Montag, 6. Dezember 2010 / 14:16:08
«Asyl» für Wikileaks organisiert sich selbst und international
Die Frage der Woche lautet: Wikileaks will womöglich in die Schweiz
übersiedeln. Soll unser Land der Enthüllungsplattform ein Asyl anbieten? Heute der Beitrag von Brenda Mäder, Präsidentin der Jungfreisinnigen Schweiz.
Nachdem die Server von wikileaks.org abgeschaltet wurden, gab die Internetplattform via Twitter bekannt, in die Schweiz umgezogen zu sein. Die Piratenpartei hatte einige Monate davor die Domain wikileaks.ch erworben, die Site ist seither über diese Adresse aufrufbar.
Da die .ch-Site weiterhin über den bisherigen Server lief, begannen zahlreiche Private und sowie weltweit und koordiniert die verschiedenen Sektionen der Piratenpartei, den Inhalt von Wikileaks zu spiegeln und dezentral zu «lagern». So sind die Inhalte weiterhin abrufbar. Einer Internettplattform «Asyl» zu bieten ist, wie dies zeigt, nicht möglich und auch nicht nötig: Im Web organisiert sich die Unterstützung für eine Internetplattform selbst und über die nationalen Grenzen hinweg. Das Asyl wurde quasi auf diversen Adressen und Servern gewährt.

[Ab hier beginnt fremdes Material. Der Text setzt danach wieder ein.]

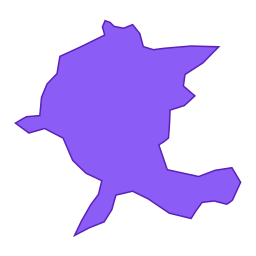 the border of Ağdam
{"feature_id": "AZE-1691", "entity_name": "Ağdam", "entity_type": "District", "adm_level": 1, "iso_a3": "AZE", "parent_name": "Azerbaijan", "parent_adm1": "", "projection": "equal_earth", "projection_center": [47.008, 40.009], "detail": "fine", "context": "isolated", "style": "filled", "palette": "violet", "viewbox_px": 256, "rotation_deg": 0, "n_neighbors": 0, "source": "natural_earth", "source_scale": "10m", "svg_char_len": 1026}
<svg xmlns="http://www.w3.org/2000/svg" viewBox="0 0 256 256"><path d="M28.9,133.0L15.4,123.1L23.4,118.4L26.5,116.7L39.8,115.6L41.5,97.4L47.1,83.9L57.0,73.6L59.9,56.4L63.6,54.7L66.0,53.6L80.6,46.9L104.7,35.0L102.5,27.1L102.4,27.0L105.1,20.6L105.5,20.8L110.0,22.4L114.1,26.4L123.7,28.2L132.6,24.6L139.8,33.6L143.3,46.6L153.4,49.7L157.4,49.2L157.9,49.1L164.1,48.3L191.2,46.0L218.7,46.8L203.0,62.8L185.0,74.5L183.4,86.0L194.9,95.9L184.3,105.6L181.9,106.3L180.7,106.7L170.1,110.1L169.5,123.9L168.5,138.0L163.8,141.8L158.8,144.9L167.3,169.7L198.5,176.5L198.8,176.5L215.1,170.3L231.9,167.7L240.6,182.3L232.5,200.0L229.6,202.4L226.6,204.2L220.8,202.7L214.2,201.0L204.4,202.1L202.1,202.4L200.6,204.4L198.3,207.6L196.1,210.6L191.1,218.5L169.3,213.2L148.4,199.0L132.5,191.2L115.9,195.1L111.8,209.7L104.2,221.8L89.2,227.8L74.6,235.4L81.4,221.1L82.2,219.7L89.6,206.7L90.7,204.8L98.5,194.3L101.8,180.7L86.1,173.3L80.0,167.5L72.7,160.4L70.3,154.9L63.1,138.1L44.6,128.5L28.9,133.0Z" fill="#8b5cf6" stroke="#5b21b6" stroke-width="1.5"/></svg>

Eher problematisch ist die Vorgehensweise einiger staatlicher Instanzen im Fall Wikileaks. So wird in mehreren Zeitungen beschrieben, dass die französische Regierung Druck auf OVH, ein Zulieferer von Wikileaks, ausübt. OVH erklärte, dass es nicht die Angelegenheit der Politik sei, Wikileaks vom Netz zu nehmen und - wenn schon - Gerichte entscheiden müssen. Hier liegt gerade das Problem: Es wird ohne gerichtliche Instanzen Druck auf private Anbieter ausgeübt, die Internetplattform vom Netz zu verbannen.
Das Vorgehen verstösst einerseits gegen die Meinungsfreiheit und greift andererseits viel zu kurz: Wie man aktuell sieht, wird der Inhalt von Wikileaks bereits heute mehrfach und von Privatpersonen kopiert. Viele Privatpersonen stellen sich freiwillig zur Verfügung und nennen dabei oft die Meinungs- und Pressefreiheit als Grund für Ihren Einsatz für Wikileaks.
Das kann mit einem einfachen Vergleich begreifbar gemacht werden. Wenn einer Zeitung oder Zeitschrift brisante Dokumente in die Hände fallen, wird daraus eine Titelgeschichte fabriziert. Praktisch jeder Journalist wäre froh, mal einen Primeur oder eine kleine Skandalgeschichte zu liefern. Wikileaks funktioniert hier anders - ohne Titelstory, dafür wird die Info in allen Zeitungen und Internetzeitschriften und -Foren verbreitet.